FYI - a new repo for the proposed WG has been created at https://github.com/ossf/wg-securing-software-repos
thanks @bobcallaway. How do folks go about requesting membership? Is the membership list of working groups displayed publicly anywhere?
To be clear I think it is good to document this kind of stuff publicly, just curious process as I'm unfamiliar
I'm wondering as well how to join Slack for example, since I don't have email at allowed domain.
thanks @bobcallaway. How do folks go about requesting membership? Is the membership list of working groups displayed publicly anywhere?
Since meetings are open to the public there's no real concept of a "member". Some WGs choose to maintain a list of participants which are basically just people that choose to add their name to a public list.
It's open in practice, but the proposed CHARTER.md
does require a named list of "Maintainers" in order to function. One of my action items for this week is to pull out attendees of >2 meetings from the minutes to form the basis for that list.

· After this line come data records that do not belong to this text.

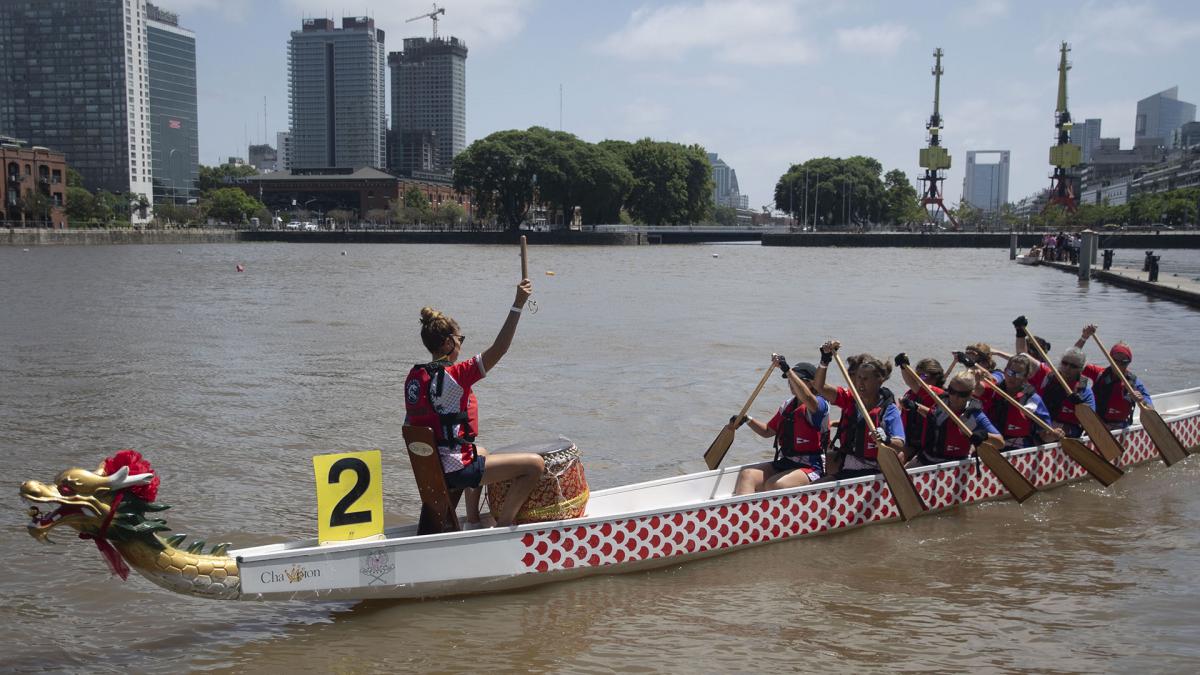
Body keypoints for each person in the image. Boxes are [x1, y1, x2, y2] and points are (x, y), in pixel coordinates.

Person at [403, 278, 545, 528]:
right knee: (535, 465)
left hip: (433, 467)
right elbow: (500, 348)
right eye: (460, 340)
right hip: (455, 468)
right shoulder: (455, 375)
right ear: (448, 343)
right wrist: (517, 305)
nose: (460, 346)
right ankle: (505, 528)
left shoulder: (414, 378)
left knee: (482, 451)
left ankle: (473, 520)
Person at [730, 356, 829, 495]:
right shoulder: (788, 405)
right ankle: (744, 515)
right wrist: (747, 419)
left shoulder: (820, 405)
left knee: (775, 484)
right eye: (789, 380)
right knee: (747, 475)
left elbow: (808, 399)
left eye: (795, 380)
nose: (790, 383)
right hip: (787, 461)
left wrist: (788, 370)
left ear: (811, 384)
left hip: (812, 466)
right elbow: (767, 431)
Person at [813, 342, 907, 479]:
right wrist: (825, 360)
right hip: (849, 464)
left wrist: (886, 439)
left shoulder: (888, 409)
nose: (860, 383)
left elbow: (900, 444)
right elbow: (819, 386)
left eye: (866, 379)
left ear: (879, 381)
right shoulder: (851, 399)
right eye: (859, 378)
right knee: (823, 461)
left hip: (875, 471)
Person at [902, 371, 1003, 467]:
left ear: (971, 393)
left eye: (962, 394)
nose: (955, 397)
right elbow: (933, 415)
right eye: (952, 391)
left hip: (953, 465)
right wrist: (915, 407)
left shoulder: (975, 415)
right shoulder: (940, 399)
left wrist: (984, 435)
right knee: (900, 479)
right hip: (926, 458)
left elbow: (1000, 443)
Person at [1074, 324, 1153, 429]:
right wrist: (1084, 337)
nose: (1118, 365)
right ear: (1110, 359)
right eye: (1115, 361)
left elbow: (1151, 409)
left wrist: (1142, 401)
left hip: (1120, 427)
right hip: (1097, 424)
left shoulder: (1134, 383)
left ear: (1129, 362)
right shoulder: (1099, 373)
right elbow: (1073, 361)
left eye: (1123, 362)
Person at [979, 354, 1062, 449]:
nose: (1012, 377)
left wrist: (1053, 435)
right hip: (992, 443)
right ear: (1005, 371)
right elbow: (976, 389)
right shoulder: (993, 390)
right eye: (1010, 372)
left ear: (1026, 377)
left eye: (1018, 374)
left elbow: (1045, 436)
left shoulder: (1033, 399)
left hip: (1019, 448)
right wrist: (977, 379)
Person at [1033, 347, 1097, 438]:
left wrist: (1079, 404)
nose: (1067, 368)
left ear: (1081, 369)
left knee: (1055, 432)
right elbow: (1023, 356)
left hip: (1068, 430)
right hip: (1045, 424)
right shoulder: (1047, 377)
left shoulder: (1084, 390)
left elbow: (1091, 422)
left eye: (1073, 366)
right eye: (1065, 363)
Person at [895, 354, 945, 453]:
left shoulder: (939, 395)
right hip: (909, 442)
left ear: (936, 378)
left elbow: (910, 382)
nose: (918, 379)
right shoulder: (910, 393)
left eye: (923, 375)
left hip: (928, 447)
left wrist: (903, 365)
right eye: (917, 375)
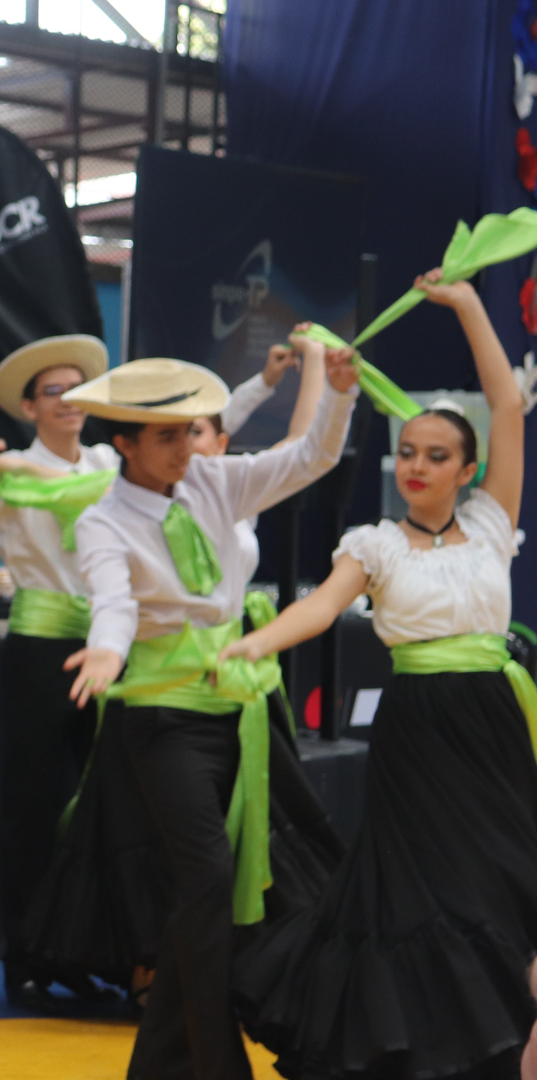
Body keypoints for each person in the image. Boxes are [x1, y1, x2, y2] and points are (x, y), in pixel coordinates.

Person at [229, 271, 537, 1080]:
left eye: (437, 456)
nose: (417, 466)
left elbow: (506, 405)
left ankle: (495, 1041)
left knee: (503, 878)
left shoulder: (490, 521)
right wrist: (256, 646)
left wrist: (469, 306)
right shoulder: (374, 544)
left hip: (493, 724)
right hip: (419, 729)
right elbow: (319, 610)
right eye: (407, 453)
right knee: (423, 887)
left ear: (466, 469)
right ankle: (423, 1047)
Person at [61, 349, 360, 1079]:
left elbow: (308, 458)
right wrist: (106, 650)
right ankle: (219, 1064)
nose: (186, 447)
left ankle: (162, 1063)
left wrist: (341, 397)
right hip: (162, 720)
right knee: (204, 877)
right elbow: (114, 600)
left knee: (215, 889)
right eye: (166, 436)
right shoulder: (103, 521)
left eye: (191, 431)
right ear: (124, 444)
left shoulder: (215, 479)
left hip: (241, 711)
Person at [0, 335, 118, 1009]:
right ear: (29, 406)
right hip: (42, 644)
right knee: (34, 806)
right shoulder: (9, 467)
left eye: (78, 391)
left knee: (102, 801)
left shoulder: (107, 462)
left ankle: (84, 950)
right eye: (55, 392)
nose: (70, 402)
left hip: (107, 640)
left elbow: (102, 491)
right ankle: (26, 959)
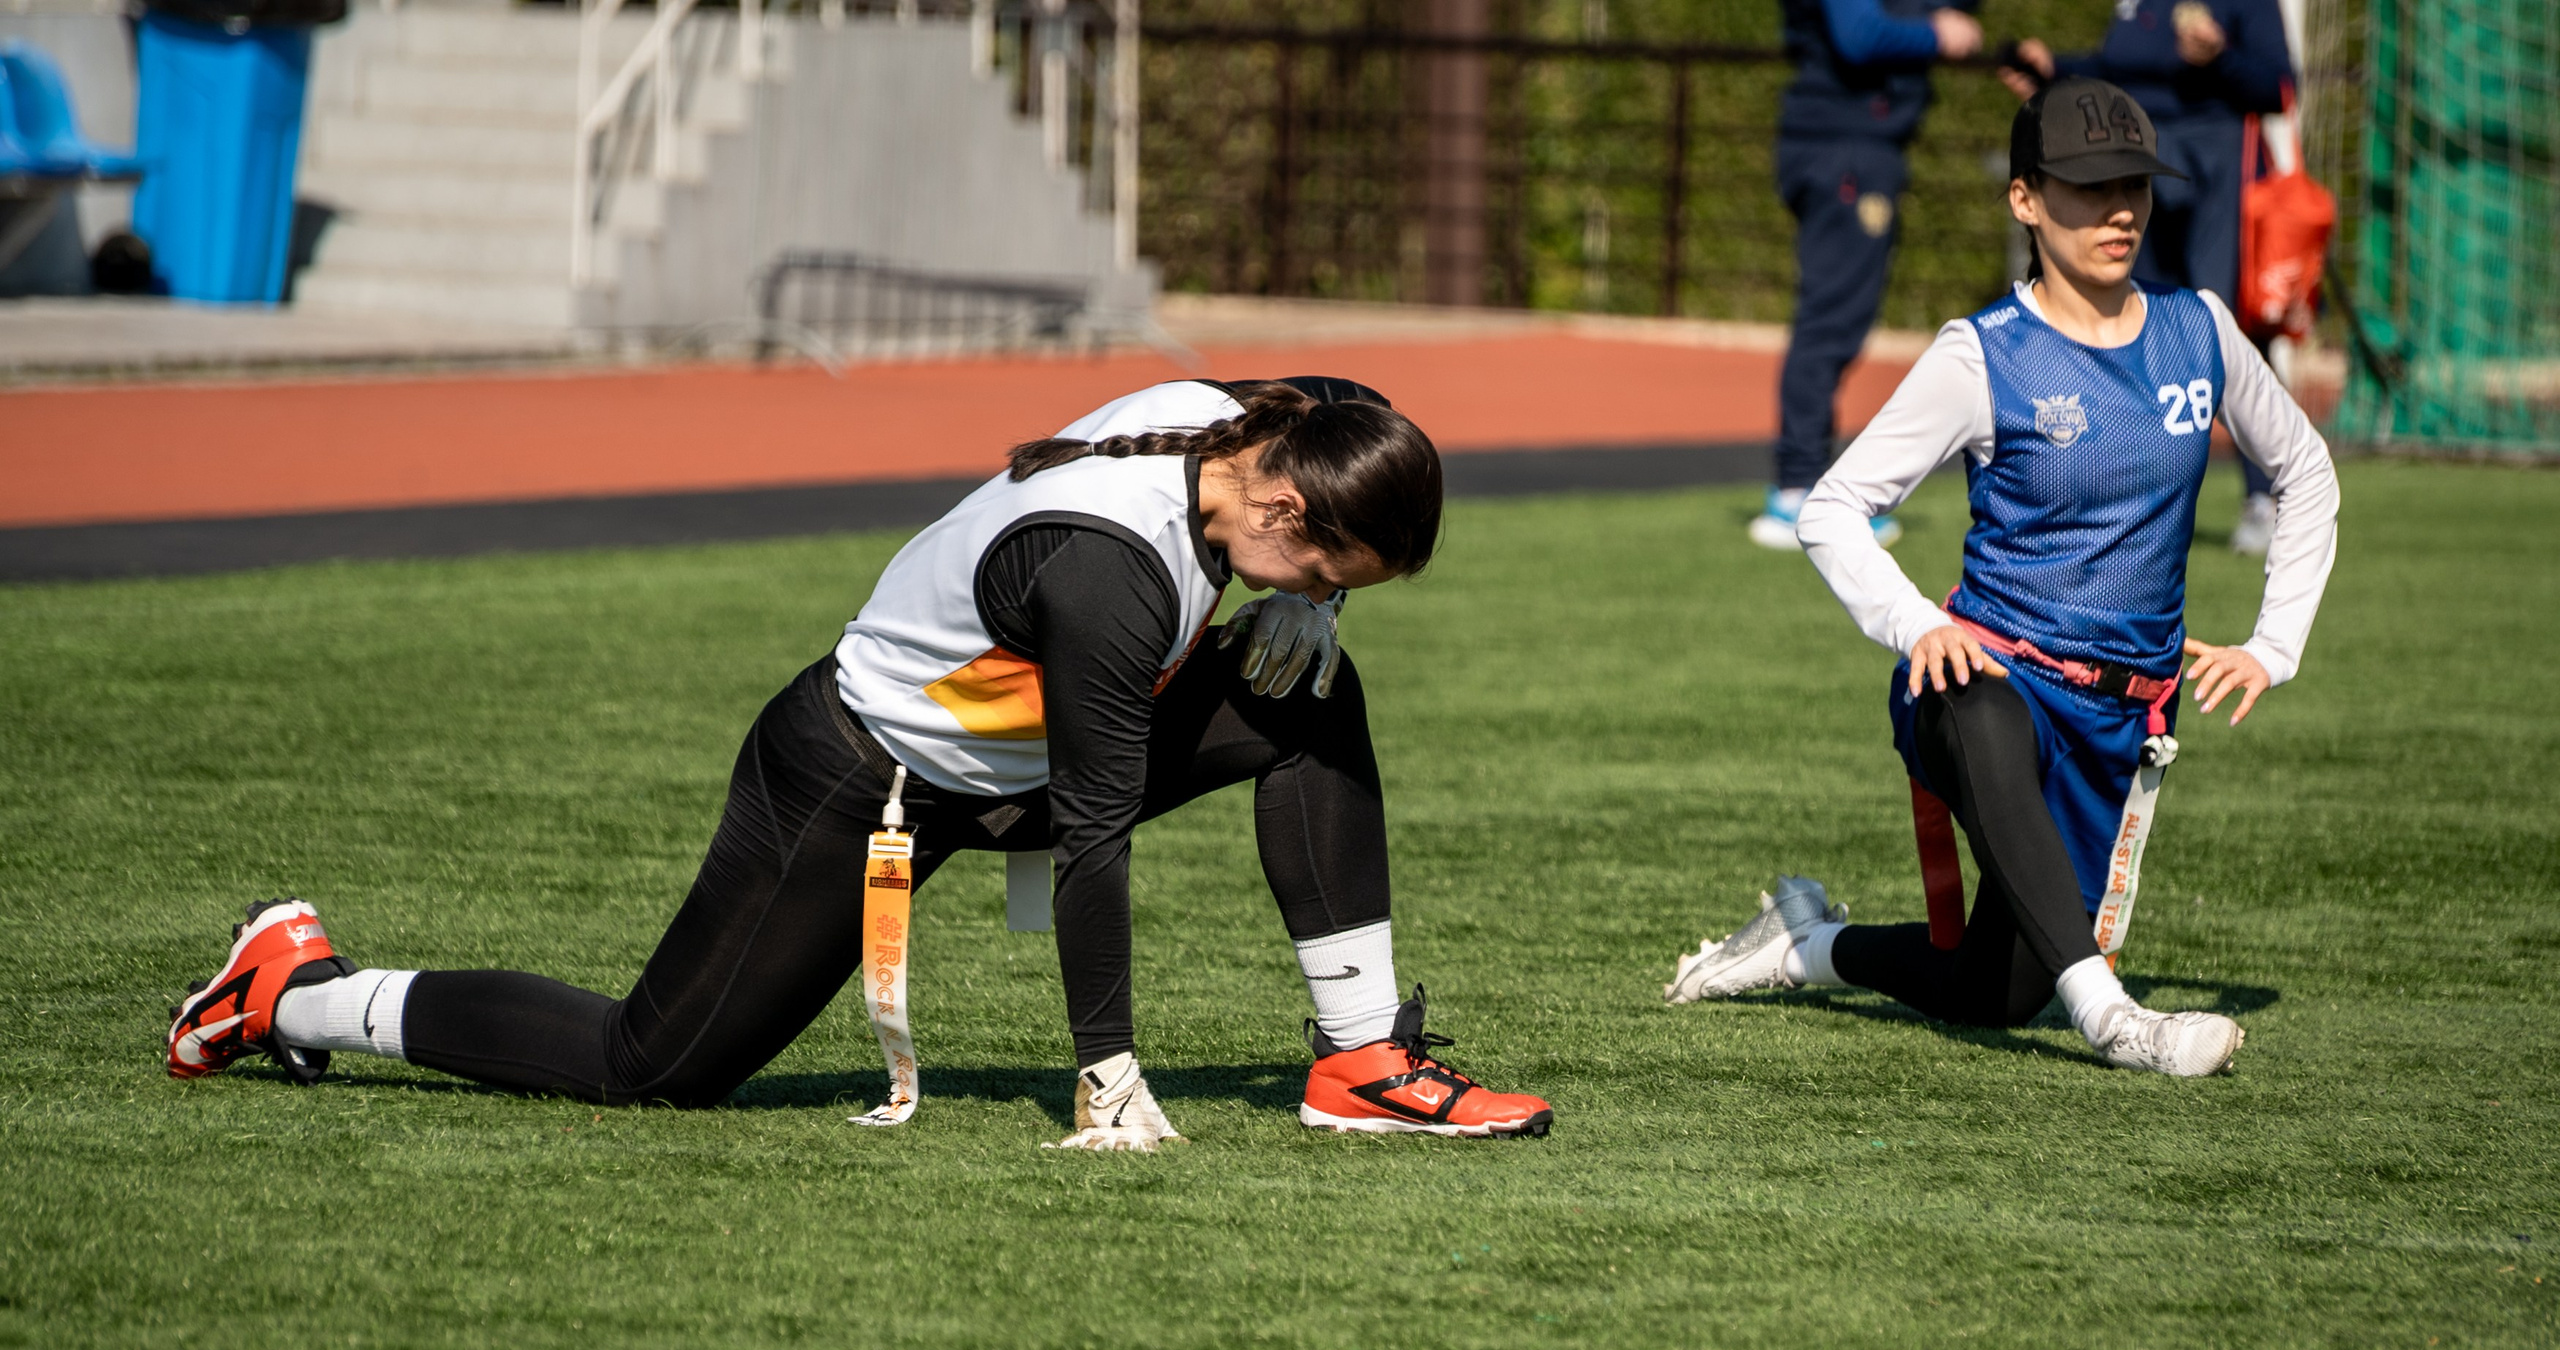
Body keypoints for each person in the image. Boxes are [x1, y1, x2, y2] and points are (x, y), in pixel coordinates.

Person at [166, 378, 1554, 1149]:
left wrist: (1315, 606)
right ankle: (296, 990)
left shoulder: (1255, 421)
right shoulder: (1113, 570)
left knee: (1307, 679)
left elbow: (1258, 592)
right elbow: (1092, 838)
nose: (1317, 581)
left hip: (993, 753)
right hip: (856, 778)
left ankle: (1359, 1061)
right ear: (1287, 498)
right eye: (1324, 561)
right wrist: (1105, 1070)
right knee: (650, 1065)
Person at [1665, 80, 2338, 1077]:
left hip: (2120, 719)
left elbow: (2305, 470)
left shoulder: (2197, 328)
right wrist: (1911, 623)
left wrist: (2274, 643)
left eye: (2132, 187)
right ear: (2023, 200)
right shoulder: (1979, 354)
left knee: (2000, 990)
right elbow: (1830, 506)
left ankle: (1804, 945)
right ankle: (2117, 1023)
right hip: (1984, 679)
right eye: (2083, 188)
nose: (2117, 210)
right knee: (1978, 704)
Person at [2001, 1, 2294, 554]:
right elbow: (2122, 69)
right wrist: (2054, 68)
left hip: (2217, 160)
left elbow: (2280, 90)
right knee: (2131, 319)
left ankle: (2269, 497)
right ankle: (2126, 493)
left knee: (2221, 326)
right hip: (2140, 160)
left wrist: (2219, 57)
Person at [1754, 0, 1985, 553]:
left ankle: (1801, 481)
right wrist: (1937, 33)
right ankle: (1797, 488)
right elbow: (1857, 35)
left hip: (1851, 142)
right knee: (1830, 318)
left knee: (1838, 318)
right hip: (1843, 146)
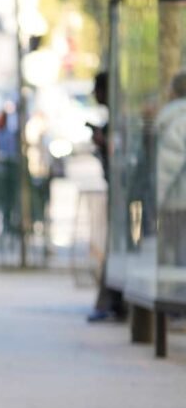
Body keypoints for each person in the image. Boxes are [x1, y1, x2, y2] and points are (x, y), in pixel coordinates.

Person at [87, 71, 127, 322]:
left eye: (97, 89)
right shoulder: (116, 115)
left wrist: (104, 142)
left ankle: (115, 301)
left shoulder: (121, 116)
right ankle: (112, 300)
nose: (94, 95)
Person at [155, 71, 186, 267]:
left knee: (174, 252)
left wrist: (157, 198)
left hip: (177, 201)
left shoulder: (176, 119)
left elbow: (168, 164)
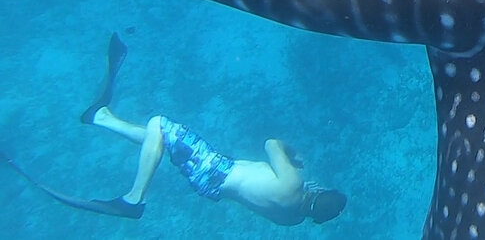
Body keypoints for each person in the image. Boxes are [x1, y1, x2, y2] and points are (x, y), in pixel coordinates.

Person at [72, 34, 347, 225]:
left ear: (318, 191)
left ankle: (134, 199)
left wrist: (293, 154)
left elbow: (271, 144)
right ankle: (101, 117)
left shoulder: (294, 184)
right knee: (163, 141)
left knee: (159, 124)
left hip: (216, 168)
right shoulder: (292, 220)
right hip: (211, 187)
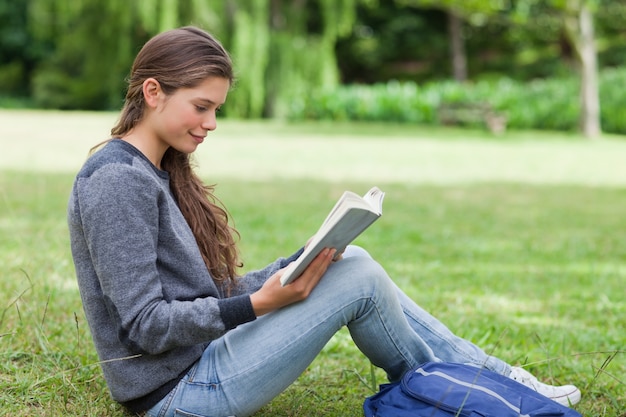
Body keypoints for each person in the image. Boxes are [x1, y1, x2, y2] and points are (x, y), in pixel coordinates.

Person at [67, 26, 581, 417]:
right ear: (153, 92)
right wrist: (254, 305)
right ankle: (482, 388)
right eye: (201, 107)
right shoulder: (117, 180)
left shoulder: (155, 172)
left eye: (216, 109)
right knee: (357, 278)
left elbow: (198, 292)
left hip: (201, 358)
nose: (212, 124)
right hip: (175, 394)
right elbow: (145, 326)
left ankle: (487, 380)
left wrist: (304, 257)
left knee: (350, 259)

@simi There's an invite link, I've made a PR to add it to the WG README: https://github.com/ossf/wg-securing-software-repos/pull/5
The creation of the WG was approved on April 13, 2022, so closing this :)
Folks involved in RubyGems, PyPI and npm have been informally swapping notes over the past few months as we have each pursued our own goals. After some back and forth, we joined a single call and began to more seriously compare experiences and problems.
From that meeting has arisen the idea that we would like to form a proper working group, in order to maintain momentum on sharing ideas, designs and solutions to obstacles. This seems to be a good fit for the OpenSSF, as source package systems represent a very large fraction of the overall software supply chain.
I see this working group being less about end-to-end security (for which Supply Chain Integrity WG is already responsible) and more specifically scoped to source package managers. We have a lot of nitty gritty details to discuss that would bog down existing working groups, but which nonetheless are profitable to discuss regularly.